Hier hatte die Vorsitzende des Schöffenwahlausschusses eines AG beantragt, einen  Hauptjugendschöffen wegen gröblicher Verletzung seiner Amtspflichten seines Amtes zu entheben und vorab anzuordnen, dass er bis zur Entscheidung über die Amtsenthebung nicht zu Sitzungen heranzuziehen ist, da die nächste Sitzung mit seiner Beteiligung am 11.11.2021 stattfindet. Als Grund für den Amtsenthebungsantrag wurde angegeben, dass gegen den Schöffen am 15.09.2021 durch das Amtsgericht Kelheim im Verfahren, Az.: 6 Cs 703 Js 4909/21, ein Strafbefehl wegen Verbreitung jugendpornographischer Schriften in vier tatmehrheitlichen Fällen in Tatmehrheit mit Verbreitung kinderpornographischer Schriften in Tateinheit mit Verbreitung jugendpornographischer Schriften gemäß §§ 184c Abs. 1 Nr. 1, 184b Abs. 1 Nr. 1, 52, 53 StGB in der jeweils zu den Tatzeitpunkten (04.01. bis 19.01.2021) geltenden Fassung des Strafgesetzbuches ergangen sei. Dieser Strafbefehl – zum Vorwurf im Einzelnen verweise ich auf den Volltext – war rechtskräftig.

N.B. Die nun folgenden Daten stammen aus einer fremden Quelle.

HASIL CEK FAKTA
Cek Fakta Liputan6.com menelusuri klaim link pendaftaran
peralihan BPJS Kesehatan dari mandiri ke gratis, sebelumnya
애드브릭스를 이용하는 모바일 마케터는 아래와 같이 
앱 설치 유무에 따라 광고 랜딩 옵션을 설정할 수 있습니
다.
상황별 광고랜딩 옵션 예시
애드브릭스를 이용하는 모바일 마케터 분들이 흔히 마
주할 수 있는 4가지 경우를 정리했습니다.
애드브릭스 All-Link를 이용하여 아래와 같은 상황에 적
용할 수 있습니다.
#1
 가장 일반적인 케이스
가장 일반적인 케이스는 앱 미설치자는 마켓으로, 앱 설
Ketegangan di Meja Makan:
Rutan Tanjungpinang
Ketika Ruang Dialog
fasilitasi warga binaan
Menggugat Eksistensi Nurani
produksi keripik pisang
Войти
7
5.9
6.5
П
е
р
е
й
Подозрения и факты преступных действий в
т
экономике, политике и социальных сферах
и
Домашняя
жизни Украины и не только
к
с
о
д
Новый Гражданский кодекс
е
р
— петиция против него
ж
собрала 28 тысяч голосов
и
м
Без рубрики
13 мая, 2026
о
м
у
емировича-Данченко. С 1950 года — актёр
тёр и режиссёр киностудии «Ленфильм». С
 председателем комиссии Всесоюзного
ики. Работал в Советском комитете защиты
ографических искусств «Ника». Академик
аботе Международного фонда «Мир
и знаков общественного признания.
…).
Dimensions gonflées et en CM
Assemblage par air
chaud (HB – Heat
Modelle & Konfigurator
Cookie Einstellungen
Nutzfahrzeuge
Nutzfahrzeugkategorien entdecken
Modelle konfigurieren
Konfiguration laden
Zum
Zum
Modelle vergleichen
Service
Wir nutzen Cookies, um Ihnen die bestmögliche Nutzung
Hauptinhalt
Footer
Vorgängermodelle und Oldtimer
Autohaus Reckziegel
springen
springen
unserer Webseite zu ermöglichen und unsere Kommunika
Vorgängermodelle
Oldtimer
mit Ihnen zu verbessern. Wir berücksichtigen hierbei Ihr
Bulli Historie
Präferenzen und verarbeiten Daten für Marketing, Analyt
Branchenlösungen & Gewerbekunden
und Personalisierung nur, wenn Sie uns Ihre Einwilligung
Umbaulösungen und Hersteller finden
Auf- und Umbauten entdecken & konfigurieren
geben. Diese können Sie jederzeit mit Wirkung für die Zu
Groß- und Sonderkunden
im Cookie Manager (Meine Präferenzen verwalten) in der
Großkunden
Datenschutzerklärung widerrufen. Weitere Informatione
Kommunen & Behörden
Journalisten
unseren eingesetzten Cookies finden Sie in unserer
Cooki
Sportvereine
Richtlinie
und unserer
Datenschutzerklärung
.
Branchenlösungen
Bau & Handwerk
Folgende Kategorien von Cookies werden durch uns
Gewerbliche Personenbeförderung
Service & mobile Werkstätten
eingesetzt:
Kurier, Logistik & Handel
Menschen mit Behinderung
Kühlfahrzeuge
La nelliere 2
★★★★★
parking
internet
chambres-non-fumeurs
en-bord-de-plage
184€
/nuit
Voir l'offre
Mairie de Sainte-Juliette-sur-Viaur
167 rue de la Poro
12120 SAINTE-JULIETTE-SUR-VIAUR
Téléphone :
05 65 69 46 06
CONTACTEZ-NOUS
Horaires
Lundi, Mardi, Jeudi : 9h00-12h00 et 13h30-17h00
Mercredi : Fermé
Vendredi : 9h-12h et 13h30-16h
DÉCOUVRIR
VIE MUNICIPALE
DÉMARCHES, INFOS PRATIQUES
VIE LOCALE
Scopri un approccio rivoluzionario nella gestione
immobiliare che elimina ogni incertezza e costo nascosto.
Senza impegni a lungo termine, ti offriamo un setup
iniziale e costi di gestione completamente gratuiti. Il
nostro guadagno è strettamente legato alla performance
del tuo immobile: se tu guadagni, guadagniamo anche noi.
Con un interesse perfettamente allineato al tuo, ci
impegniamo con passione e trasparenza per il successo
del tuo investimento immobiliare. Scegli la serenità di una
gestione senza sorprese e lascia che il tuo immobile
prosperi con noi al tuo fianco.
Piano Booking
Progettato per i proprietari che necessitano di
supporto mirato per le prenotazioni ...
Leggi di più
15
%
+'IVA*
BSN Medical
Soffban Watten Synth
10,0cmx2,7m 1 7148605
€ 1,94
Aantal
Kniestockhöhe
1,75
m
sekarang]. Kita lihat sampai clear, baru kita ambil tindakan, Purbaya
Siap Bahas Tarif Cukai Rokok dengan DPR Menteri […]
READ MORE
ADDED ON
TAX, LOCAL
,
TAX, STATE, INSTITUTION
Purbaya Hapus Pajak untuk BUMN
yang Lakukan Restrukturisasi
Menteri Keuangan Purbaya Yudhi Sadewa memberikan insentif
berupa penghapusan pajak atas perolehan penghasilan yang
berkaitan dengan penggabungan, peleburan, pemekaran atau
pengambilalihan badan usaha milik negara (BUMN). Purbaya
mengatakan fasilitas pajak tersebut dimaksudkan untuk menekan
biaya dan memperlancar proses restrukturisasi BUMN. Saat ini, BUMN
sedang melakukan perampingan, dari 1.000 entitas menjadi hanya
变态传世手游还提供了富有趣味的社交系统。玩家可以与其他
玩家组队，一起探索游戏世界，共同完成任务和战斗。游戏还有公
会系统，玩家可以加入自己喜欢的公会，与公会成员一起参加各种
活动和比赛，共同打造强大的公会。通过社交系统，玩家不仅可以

Das OLG Nürnberg ist dem Antrag nachgekommen. Hier die Leitsätze zu der Entscheidung:

  1. Aufgrund gröblicher Amtspflichtverletzung, die zugleich einen Straftatbestand erfüllt, kann ein Schöffe nach § 51 Abs. 1 GVG seines Amts enthoben werden, auch wenn er deswegen nicht zu einer Freiheitsstrafe von mehr als sechs Monaten verurteilt worden ist. Die §§ 32 Nr. 1, 52 Abs. 1 Satz 1 Nr. 1 GVG entfalten insoweit keine Sperrwirkung.

  2. Mit der Verbreitung kinderpornographischer und jugendpornographischer Inhalte verletzt ein Jugendschöffe seine Amtspflichten gröblich (§ 51 Abs. 1 GVG), so dass er seines Amtes zu entheben ist.